Asian Development Bank: Shoring up defences

IFR Asia - Asian Development Bank 2014
3 min read

An employee of the Korea Exchange Bank holds banknotes from different countries for hotographs at the main office of the Korea Exchange Bank in this picture illustration taken in Seoul.

Shoring up defences

Source: REUTERS/Truth Leem

An employee of the Korea Exchange Bank holds banknotes from different countries for hotographs at the main office of the Korea Exchange Bank in this picture illustration taken in Seoul.

If Asia needed a reminder of the dangers of global capital markets, the setting for this year’s Asian Development Bank’s annual meeting is a good place to start.

Kazakhstan has experienced the boom and bust of the global credit cycle. Heavy overseas borrowing contributed to a domestic asset bubble and a precarious currency mismatch. The country’s banking system is still dealing with the fallout five years after the bubble burst. For every US$3 of loans outstanding in Kazakhstan, US$1 is non-performing.

Still, despite that obvious handicap, the Kazakh economy is growing at 6% a year – an equally powerful reminder of the enormous potential in Asia’s emerging markets.

Like Kazakhstan, tantalisingly low US dollar rates have enticed many Asian companies and governments to borrow in foreign currencies. Global bank lending may be tighter as a result of Basel requirements, but Asia’s bond markets have blossomed since 2008 on the back of cheap global credit.

As attention now shifts to the inevitable unwinding of easy-money policies in the West, many questions remain over Asia’s ability to withstand sudden reversals in global capital flows.

This IFR Asia Special Report aims to highlight some of the key talking points around Asian development, for both the public and private sectors.

Global portfolio flows top the list again this year, with the US Federal Reserve already winding back its monetary stimulus and hinting at interest-rate hikes as early as next year.
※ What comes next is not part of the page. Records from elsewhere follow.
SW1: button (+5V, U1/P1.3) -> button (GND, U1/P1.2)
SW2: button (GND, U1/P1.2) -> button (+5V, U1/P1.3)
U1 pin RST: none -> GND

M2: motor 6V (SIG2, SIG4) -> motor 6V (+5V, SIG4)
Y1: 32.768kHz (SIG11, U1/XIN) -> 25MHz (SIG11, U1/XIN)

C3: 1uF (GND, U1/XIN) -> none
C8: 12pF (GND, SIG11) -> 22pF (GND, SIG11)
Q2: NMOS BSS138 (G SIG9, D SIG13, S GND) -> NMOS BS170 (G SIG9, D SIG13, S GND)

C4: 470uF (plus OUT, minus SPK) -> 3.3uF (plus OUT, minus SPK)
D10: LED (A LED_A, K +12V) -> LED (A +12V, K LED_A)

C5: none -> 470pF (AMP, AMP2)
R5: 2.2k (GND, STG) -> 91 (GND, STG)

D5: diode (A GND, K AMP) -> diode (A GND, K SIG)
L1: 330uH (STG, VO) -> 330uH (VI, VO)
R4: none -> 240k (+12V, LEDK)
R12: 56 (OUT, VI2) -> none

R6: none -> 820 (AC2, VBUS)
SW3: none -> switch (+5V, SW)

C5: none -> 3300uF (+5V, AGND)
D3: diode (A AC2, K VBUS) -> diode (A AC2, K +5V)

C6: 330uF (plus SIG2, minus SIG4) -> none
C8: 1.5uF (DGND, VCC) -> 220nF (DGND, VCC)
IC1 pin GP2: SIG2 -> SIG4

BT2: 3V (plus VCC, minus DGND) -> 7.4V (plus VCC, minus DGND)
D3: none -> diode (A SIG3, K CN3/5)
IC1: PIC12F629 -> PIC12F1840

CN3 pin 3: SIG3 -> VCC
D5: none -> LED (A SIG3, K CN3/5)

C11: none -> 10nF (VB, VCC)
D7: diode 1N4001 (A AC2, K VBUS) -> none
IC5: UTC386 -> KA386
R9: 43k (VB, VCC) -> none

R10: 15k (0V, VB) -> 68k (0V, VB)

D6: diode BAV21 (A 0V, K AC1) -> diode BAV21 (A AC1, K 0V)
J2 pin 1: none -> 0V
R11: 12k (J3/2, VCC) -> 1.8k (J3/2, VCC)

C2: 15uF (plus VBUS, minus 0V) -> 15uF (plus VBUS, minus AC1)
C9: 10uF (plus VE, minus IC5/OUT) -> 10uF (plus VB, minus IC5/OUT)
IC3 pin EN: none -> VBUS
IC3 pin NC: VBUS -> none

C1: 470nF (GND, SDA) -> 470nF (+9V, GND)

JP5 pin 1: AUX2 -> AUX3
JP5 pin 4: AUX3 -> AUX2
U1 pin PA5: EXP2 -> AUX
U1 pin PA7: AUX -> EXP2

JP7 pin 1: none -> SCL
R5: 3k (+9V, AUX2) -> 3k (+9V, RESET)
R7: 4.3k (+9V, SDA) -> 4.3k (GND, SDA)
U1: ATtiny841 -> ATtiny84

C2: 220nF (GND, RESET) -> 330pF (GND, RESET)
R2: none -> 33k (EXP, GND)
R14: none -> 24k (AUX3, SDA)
While the US tightens, however, Europe is discussing further “extraordinary measures” to stimulate the region’s economy, and Japan remains committed to its reflationary experiment.

The key question is how Asia can shore up its defences against these powerful monetary flows, and it is no accident that much of this report focuses on efforts to unite Asian-savings pools and strengthen domestic policy, as well as the outlook for the region’s currencies.

The role of the ADB itself also deserves closer scrutiny at a time when Asian growth is stretching its resources, while demands from member countries are changing.

Reforms already under way in the bank’s Manila headquarters should make the bank more efficient, and its strategy of bundling finance with knowledge is a laudable plan to shape policy in the region’s less-developed nations. Nevertheless, the ADB cannot afford to stray too far from its traditional infrastructure financing mandate with so much of Asia still facing severe infrastructure gaps.

Kazakhstan, then, is a fitting – albeit somewhat remote – location for this year’s governors’ meetings. If both host nation and visiting delegates can learn from each other’s experiences, then many future dangers should be easily avoided.